Problems and tasks:
A: Can you print the part of the Resolve Duplicates help page between "Input Database is" and "drop-down list box.", inclusive, word for word?
B: Would you carry on the Resolve Duplicates help page from its last sentence?

Document section:

·····

Home > Commands > Database > Resolve Duplicates

Resolve Duplicates

The purpose of the Resolve Duplicates command is to allow you to process a database with multiple records per person into a database containing one record for each person. The data within the duplicate records is condensed based on settings you specify. The parameters of the Resolve Duplicates dialog box are as follows.

Input Database is the “source” database (or input file) for the process of resolving duplicate records. Select a database from the drop-down list box.

Output Database is a separate database (i.e., distinct from the Input Database) that is created by the process of resolving the duplicate records. ProVal will automatically assign a “.SF” extension to the database file name entered. If the named output database already exists, ProVal will ask you to confirm before processing begins that you want to replace it.

Although the Input Database and Output Database are distinct, they are related by two important characteristics that enhance data tracking capabilities:

  1. RecIDs in the Output Database are the same as those for the corresponding records in the Input Database and

  2. the Change History for the Output Database carries forward the Change History from the Input Database.

Key Field(s) allows you to specify the field(s) to be used to identify duplicate records in the Input Database. The values in the key field(s) will always be written to the Output Database.

Select one or more key fields from the list of all fields in the Input Database. If you choose a character field, the Match case in key(s) check box becomes accessible. The default treatment is to ignore alphabetic case differences when matching key values (so that, for example, "Joe Smith" matches "JOE SMITH"). Check this box to treat upper-case and lower-case letters in character key fields as distinct values (so that "Joe Smith" and "JOE SMITH" will be treated as different values).

Specify one or more Rules to handle the processing of duplicate records. There can be as few, or as many, rules as needed. At a minimum, one rule must be specified. The parameters that define the rule(s) are contained in the Rule to Resolve Duplicates dialog box and discussed in a separate section of this article (below).

Click the New button to create a rule, or click the name of an existing rule to edit it. For ease of reference, ProVal assigns a sequence number to each rule you specify. You may click the Reorder button to change the sequence in which rules are applied in the processing of duplicate records (and ProVal will revise the assigned references accordingly).

Click Run to initiate processing, which occurs in the following manner:

First, all sets of duplicate records in the Input Database are identified.

Next, the rules are applied in order, one at a time.

·····

Rows:
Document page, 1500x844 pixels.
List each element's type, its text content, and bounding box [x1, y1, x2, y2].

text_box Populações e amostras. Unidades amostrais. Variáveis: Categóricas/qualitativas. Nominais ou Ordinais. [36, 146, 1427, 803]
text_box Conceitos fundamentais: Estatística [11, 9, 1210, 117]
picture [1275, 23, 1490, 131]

·····

Responses by task:
A:
Input Database is the “source” database (or input file) for the process of resolving duplicate records. Select a database from the drop-down list box.

B:
All sets of duplicates that meet the conditions of the first rule applied (rule number one), as detailed in its two Selection Expressions (see below), are processed according to that rule's specifications, after which the processing of those duplicate sets is considered complete.

The remaining duplicate sets are then compared against the second rule applied (rule number two), and those sets that meet rule number two's conditions are processed according to its specifications, after which their processing is considered complete.

The same steps are repeated until all rules have been applied or all duplicate sets have been processed.

The Create DupRule field option is useful for reviewing the results of the process of resolving duplicate records. When the Create DupRule field box is checked, ProVal will include, for each record in the Output Database, a field that contains the value:

 

Rule to Resolve Duplicates dialog box parameters

Description may be any descriptive phrase, including spaces, under which to save this Rule.

You may choose one of three types of Action for dealing with sets of duplicate records:

  1. Condense records into one, to condense the records in a duplicate set into one record;

  2. Keep one record and delete the rest, to keep only one record from a set; or

  3. Keep all records (and exclude from further rules); duplicates are legitimate, to keep each, and every, record from a duplicate set.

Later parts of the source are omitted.